Minell, başsavcının amacının Palme cinayetini kapatmak olduğunu belirterek “Soruşturmacılar her şeyi açıkta bırakıyor. Engström'ün Palme'yi öldürmesi için bir nedeni yok, ayrıca bu işi yalnız mı yoksa başkalarıyla birlikte mi yaptı? Tüm bunlar ortaya konmadan cinayetin Stig'e yıkılması skandal” dedi.

Palme'nin Engström tarafından öldürülmediğini o sıralarda yazdığını hatırlatan Minell şöyle konuştu: “Ben cinayet işlendiğinde Stig'in orada olduğuna ve olanları gördüğüne inanıyorum. Dikkatleri üzerine çekmek isteyen bir kişiydi ve bu nedenle kendisini medyanın gündemine getirmek istiyordu.

'CİNAYET 20 YIL ÖNCE ÖLEN BİRİNE YIKILARAK KARARTILDI'

1989 yılında Engström'le görüştüm. Ben o sıralar anlattıklarını ayrıntılı olarak yayınladım. Benim izlenimin Stig'in böyle bir cinayeti işlemeyeceğiydi. Eski karısı da onun bir sinek bile öldüremeyeceğini açıkladı. Cinayetin 20 yıl önce ölen ve kendini savunma imkanı olmayan birine yıkılması gerçeklerin karartılmasıdır. Basın toplantısında başsavcının söylediği tek şey bu cinayetin artık kapatıldığıydı.”

Yapılan kamuoyu yoklamaları sonuçlarının İsveç halkının Palme cinayetini Engström tarafından işlendiğine inanmadığını gösterdiğini söyleyen Minell, “Her on kişiden altısı cinayetin Engström tarafından işlendiğine inanmıyor. Halkın çoğunluğu, her üç kişiden ikisi cinayetin çözülmesini istiyor” dedi.

‘CİNAYET GERÇEKLEŞMEDEN PKK'YE YIKMAYA ÇALIŞTILAR’
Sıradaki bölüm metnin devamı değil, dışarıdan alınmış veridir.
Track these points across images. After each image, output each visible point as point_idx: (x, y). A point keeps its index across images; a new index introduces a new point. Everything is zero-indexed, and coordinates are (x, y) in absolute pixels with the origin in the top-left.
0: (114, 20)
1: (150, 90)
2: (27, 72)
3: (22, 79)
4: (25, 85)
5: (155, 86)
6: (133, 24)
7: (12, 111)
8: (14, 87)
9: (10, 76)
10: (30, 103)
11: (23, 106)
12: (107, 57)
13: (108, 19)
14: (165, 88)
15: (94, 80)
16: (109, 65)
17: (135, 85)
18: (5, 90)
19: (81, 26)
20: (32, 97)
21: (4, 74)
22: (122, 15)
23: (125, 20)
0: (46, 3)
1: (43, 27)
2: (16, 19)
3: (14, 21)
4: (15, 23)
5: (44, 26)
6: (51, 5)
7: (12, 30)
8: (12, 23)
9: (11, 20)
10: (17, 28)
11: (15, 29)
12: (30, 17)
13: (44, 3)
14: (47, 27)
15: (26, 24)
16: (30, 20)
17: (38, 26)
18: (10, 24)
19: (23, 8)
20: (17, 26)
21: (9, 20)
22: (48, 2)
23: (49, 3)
1986 ve 1987 yıllarında polisin Stig Engström hakkında araştırma yapma yerine onu şüpheliler listesinden çıkardığını belirten Minell, şöyle devam etti: “Bunu dönemin Stockholm Emniyet Müdürü Hans Holmer'in PKK'yi suçlaması için yaptılar.

Palme cinayeti daha gerçekleşmeden PKK'ye yıkma girişimini İsveç Güvenlik Polisi 1985 yılının ağustos ayında başlattı. O sıralar Säpo şefi Kürtlerin İsveç'te büyük bir eyleme hazırlandıkları haberini yaydı. Bu haber İsveç'in iki büyük gazetesi Aftonbladet ve Expressen başta olmak üzere İsveç medyasında yer aldı. Palme'nin vurulduğu gece korumasız dışarıya gideceğini Säpo şefi biliyordu. Ben tüm bunların birbiriyle ilgili olduğunu ve cinayetin işlenmeden çok daha önceleri PKK'nin üzerine yıkmak istediklerini düşünüyorum.”
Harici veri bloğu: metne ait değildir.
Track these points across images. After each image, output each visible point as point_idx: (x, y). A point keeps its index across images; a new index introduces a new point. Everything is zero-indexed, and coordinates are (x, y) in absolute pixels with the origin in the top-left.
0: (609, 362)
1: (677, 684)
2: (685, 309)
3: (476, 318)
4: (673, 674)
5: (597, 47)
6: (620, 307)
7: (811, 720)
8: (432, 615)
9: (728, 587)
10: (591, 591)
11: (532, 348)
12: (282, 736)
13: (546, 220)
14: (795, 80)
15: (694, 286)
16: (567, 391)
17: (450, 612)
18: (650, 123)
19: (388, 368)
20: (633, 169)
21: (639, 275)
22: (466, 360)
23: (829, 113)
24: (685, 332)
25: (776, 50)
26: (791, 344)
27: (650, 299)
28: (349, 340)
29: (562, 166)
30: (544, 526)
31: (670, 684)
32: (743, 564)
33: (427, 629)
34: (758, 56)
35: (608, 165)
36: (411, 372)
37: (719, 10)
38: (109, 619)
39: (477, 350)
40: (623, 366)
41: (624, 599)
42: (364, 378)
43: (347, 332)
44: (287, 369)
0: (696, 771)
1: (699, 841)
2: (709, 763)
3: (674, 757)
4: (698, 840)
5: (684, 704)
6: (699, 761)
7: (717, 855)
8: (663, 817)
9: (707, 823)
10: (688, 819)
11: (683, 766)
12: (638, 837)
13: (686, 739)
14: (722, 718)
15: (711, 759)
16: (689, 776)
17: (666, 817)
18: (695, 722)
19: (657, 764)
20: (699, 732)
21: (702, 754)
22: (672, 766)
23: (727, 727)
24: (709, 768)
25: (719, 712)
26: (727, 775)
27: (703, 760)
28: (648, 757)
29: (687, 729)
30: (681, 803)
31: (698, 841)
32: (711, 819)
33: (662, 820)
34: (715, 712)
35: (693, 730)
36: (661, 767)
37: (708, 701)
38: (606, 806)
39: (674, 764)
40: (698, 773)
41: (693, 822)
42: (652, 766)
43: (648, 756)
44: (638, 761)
Bu düşüncelerini o sıralar ve daha sonraları gündeme getirdiğini söyleyen Minell, “Cinayetin suçunu Kürtlere yıkmak istediler. Bunu Hans Holmer ve Yayıncı arkadaşı Ebbe Carlsson birlikte yapmaya çalıştı. Bu iki kişi, 1970'li yılların sonunda Göteborg'de casusluk skandalına karıştılar. Solcuları dinledi ve fişlediler. Palme vurulduğunda bunlar yine birlikte ortaya çıkıp bu kez PKK ve Kürtleri suçladılar. Ama Holmer başarılı olamayınca Carlsson PKK'ye yönelik suçlamaları bir süre daha sürdürdü” dedi.
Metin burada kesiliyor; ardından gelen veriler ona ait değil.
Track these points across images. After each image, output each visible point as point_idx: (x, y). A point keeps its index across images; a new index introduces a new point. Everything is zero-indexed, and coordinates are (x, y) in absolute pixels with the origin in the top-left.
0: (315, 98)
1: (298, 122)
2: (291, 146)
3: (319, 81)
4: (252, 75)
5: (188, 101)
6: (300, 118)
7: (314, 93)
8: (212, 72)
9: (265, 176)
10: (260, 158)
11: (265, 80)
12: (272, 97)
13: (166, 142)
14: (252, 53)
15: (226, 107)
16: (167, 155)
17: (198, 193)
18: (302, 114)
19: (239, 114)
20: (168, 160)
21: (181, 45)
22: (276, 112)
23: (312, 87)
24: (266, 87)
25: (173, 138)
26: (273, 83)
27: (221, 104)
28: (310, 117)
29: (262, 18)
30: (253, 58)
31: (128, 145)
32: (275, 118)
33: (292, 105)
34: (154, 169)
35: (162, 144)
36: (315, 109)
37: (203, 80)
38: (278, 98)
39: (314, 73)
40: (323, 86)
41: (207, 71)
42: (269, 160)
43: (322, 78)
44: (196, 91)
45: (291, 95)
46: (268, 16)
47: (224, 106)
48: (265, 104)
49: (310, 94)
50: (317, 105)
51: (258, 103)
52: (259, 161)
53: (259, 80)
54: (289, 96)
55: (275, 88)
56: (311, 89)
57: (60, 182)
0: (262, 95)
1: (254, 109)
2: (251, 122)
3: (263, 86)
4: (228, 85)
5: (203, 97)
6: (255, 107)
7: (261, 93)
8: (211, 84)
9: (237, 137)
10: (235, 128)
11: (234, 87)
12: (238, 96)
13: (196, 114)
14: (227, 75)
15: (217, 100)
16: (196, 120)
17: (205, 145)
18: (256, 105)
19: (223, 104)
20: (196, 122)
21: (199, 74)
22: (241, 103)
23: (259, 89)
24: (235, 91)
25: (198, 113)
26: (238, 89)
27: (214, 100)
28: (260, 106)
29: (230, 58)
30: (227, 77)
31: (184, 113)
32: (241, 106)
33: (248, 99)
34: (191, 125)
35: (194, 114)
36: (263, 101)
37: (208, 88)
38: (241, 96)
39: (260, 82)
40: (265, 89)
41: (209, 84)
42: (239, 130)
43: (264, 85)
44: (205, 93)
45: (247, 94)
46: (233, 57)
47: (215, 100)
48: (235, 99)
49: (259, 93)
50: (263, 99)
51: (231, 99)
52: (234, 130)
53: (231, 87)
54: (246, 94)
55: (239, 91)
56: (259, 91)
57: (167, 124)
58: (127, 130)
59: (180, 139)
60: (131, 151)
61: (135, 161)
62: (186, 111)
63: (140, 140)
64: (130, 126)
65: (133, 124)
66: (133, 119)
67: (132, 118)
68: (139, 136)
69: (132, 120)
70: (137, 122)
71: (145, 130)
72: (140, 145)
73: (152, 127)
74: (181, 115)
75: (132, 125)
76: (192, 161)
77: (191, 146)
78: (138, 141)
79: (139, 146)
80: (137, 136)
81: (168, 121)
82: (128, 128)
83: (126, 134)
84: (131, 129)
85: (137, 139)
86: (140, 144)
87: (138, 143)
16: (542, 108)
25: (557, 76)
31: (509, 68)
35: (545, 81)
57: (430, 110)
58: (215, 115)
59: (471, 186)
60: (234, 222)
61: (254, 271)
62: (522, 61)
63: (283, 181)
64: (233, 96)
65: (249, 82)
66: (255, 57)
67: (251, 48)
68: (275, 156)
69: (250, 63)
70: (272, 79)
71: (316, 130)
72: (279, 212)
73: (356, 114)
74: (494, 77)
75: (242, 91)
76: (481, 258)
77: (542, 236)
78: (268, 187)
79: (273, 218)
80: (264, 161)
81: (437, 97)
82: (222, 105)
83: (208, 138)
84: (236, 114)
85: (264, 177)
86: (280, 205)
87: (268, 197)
‘525 BİN KRON TAZMİNAT ÖDEMEYE MAHKUM EDİLDİK’

Palme'nin katilini devlet kurumları, polis ve Säpo içinde aramak gerektiğini söyleyen Minell, şunları belirtti: “Ben o yıllarda bu gerçekleri yazdığım için iftira ettiğim suçlamasıyla benim ve gazetemiz hakkında dava açtılar. İlk ve Üst Mahkeme bizi mahkum etti. Dört polise 525 bin kron tazminat ödemek zorunda kaldık. Açılan kampanyaya halk 700 bin kron bağışta bulundu.

Soruşturmayı yürüten ve Kürtleri suçlayan Hans Holmer, ‘gerçekler açıklanırsa İsveç temellerinden sarsılır’ dedi. Stig Engström'ün katil ilan edilmesi Palme cinayetini karartma girişiminin devamıdır. Palme'yi uyuşturucu bağımlısı Christer Petersson, sağ politikacı Stig Engström veya PKK öldürmedi. Holmer'in sözleri polisler, askerler ve hatta sosyal demokratlar içinde yer alan bazı grupların Palme cinayetinde parmakları olduğu şeklinde anlaşılmalı.”